A columnist stumbles.

The government stumbles.

The CH stumbles.

And quite frankly, they are not the only ones: we also occasionally stumble over this delicate question to The Press.

As recently as last October, the language adviser of The Press, Lucie Côté, whom you like to read every Sunday in the Context section, has also pointed out that we tend to reserve the word Quebecers only to native French speakers. Completely unconscious.

In our texts, Leylah Fernandez is often from Laval, for example, not from Quebec (although we write the Ontarian Bianca Andreescu). Same thing for Farah Alibay, who is said to be Montrealer, because she was born in the metropolis, rarely from Quebec.

Lucie also pointed out that in our texts, we sometimes define those who have come from abroad to settle here by the country they left, as if that defined them forever. And this, regardless of the number of years you have lived in Quebec.

As if involuntarily The Press, the fact of being Quebecois became an ethnic origin, whereas all the people who live in Quebec are in principle Quebecois, of course.

In order for us to do better, Lucie Côté dug into the question and suggested guidelines for us to be more inclusive in the future.

Then a word was sent to all of the 200 journalists and artisans of The Press in order to make them aware of the importance, when writing, of always asking themselves why one chooses such and such a way of presenting a person.

Why, for example, is Dick Pound often referred to as a “Montreal lawyer”? And Leonard Cohen as a “Montreal poet”?
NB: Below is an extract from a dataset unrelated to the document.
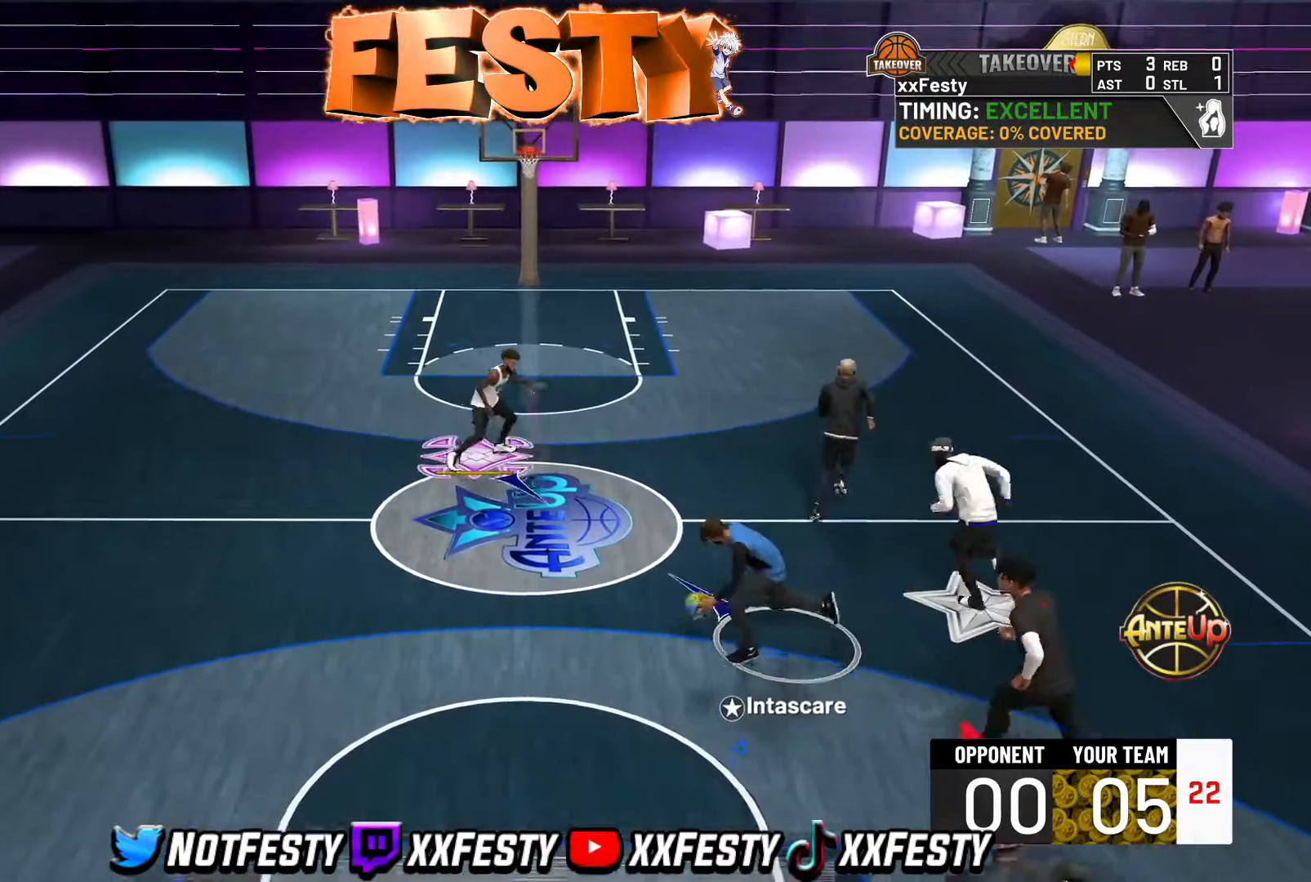
{"buttons": ["L2"], "left_stick": "up-right", "right_stick": "center", "events": [[250, "CROSS", "down"], [300, "R2", "up"], [367, "CROSS", "up"], [417, "L2", "down"], [433, "CROSS", "down"], [500, "CROSS", "up"]]}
Journalists are then invited to ask themselves if it is not necessary, sometimes, to modify their text, so that it is more inclusive towards all Quebecers, whatever their name, whatever their origin. or their language.

Which brings us back to Kent Hughes, whom we have therefore well and truly presented as Quebecers in recent days. Because he is very Quebecois. He was born in Beaconsfield. He played minor hockey with the Lac Saint-Louis Lions. He was a member of the Patriotes du Cégep de Saint-Laurent.

“He’s a guy who has always spoken French, whose parents spoke French too, noted Enrico Ciccone in an interview with our journalist Richard Labbé. He’s a guy from here who ended up going to the United States for his career, as many others have done. Martin Brodeur also did that, and do we say that he is not a Quebecer? We should stop with that…”

And we should perhaps also stop having to detail the CV of a Quebecer, as I have just done, to ensure that it is indeed one.